→ **Data supplied**

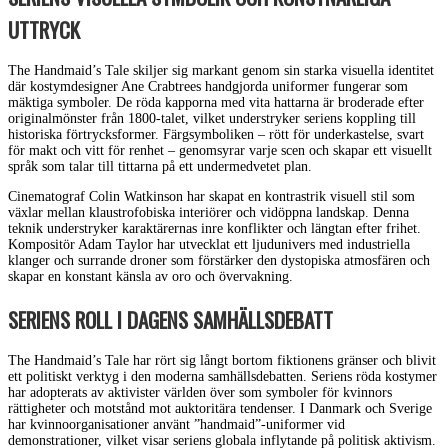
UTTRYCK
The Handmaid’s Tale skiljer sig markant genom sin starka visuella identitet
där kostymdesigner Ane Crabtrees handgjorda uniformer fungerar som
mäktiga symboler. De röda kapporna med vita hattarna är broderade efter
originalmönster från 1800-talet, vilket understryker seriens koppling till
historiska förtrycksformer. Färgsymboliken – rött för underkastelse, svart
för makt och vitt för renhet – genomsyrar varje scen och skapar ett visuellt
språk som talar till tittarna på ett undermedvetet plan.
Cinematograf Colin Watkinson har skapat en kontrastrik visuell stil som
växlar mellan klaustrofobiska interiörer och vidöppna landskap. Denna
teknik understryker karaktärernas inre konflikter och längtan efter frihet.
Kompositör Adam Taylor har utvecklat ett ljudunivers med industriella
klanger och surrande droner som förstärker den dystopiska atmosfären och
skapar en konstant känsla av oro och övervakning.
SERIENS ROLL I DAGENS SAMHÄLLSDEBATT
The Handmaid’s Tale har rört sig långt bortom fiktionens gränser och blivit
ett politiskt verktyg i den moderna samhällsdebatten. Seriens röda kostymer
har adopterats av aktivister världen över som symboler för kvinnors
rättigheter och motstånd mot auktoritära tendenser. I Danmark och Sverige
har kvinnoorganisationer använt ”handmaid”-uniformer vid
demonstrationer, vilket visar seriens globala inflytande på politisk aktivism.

==

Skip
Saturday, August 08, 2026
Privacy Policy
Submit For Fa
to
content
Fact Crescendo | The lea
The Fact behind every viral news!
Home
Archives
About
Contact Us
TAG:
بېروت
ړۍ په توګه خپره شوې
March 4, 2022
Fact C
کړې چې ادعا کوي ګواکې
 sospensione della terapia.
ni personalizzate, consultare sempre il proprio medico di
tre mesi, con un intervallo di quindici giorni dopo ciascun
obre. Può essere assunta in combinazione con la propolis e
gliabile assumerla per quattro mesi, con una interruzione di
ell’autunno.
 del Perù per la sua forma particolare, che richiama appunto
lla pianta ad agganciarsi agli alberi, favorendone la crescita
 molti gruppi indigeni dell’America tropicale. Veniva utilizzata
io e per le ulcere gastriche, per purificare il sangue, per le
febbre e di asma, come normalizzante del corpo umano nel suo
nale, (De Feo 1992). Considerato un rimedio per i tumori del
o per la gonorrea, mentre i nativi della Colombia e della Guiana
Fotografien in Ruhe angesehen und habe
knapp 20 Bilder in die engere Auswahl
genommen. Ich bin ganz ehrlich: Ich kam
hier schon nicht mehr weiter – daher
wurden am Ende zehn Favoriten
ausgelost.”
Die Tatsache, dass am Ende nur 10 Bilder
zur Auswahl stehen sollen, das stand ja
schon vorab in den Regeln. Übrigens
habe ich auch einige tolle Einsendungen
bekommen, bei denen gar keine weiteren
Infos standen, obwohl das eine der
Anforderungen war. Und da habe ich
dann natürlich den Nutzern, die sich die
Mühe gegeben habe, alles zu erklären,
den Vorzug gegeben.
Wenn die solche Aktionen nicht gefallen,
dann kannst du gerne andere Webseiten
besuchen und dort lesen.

→ **Task prompt**
Every line of the material that holds "vilket" should be copied out as the answer.

→ **Task response**
originalmönster från 1800-talet, vilket understryker seriens koppling till
demonstrationer, vilket visar seriens globala inflytande på politisk aktivism.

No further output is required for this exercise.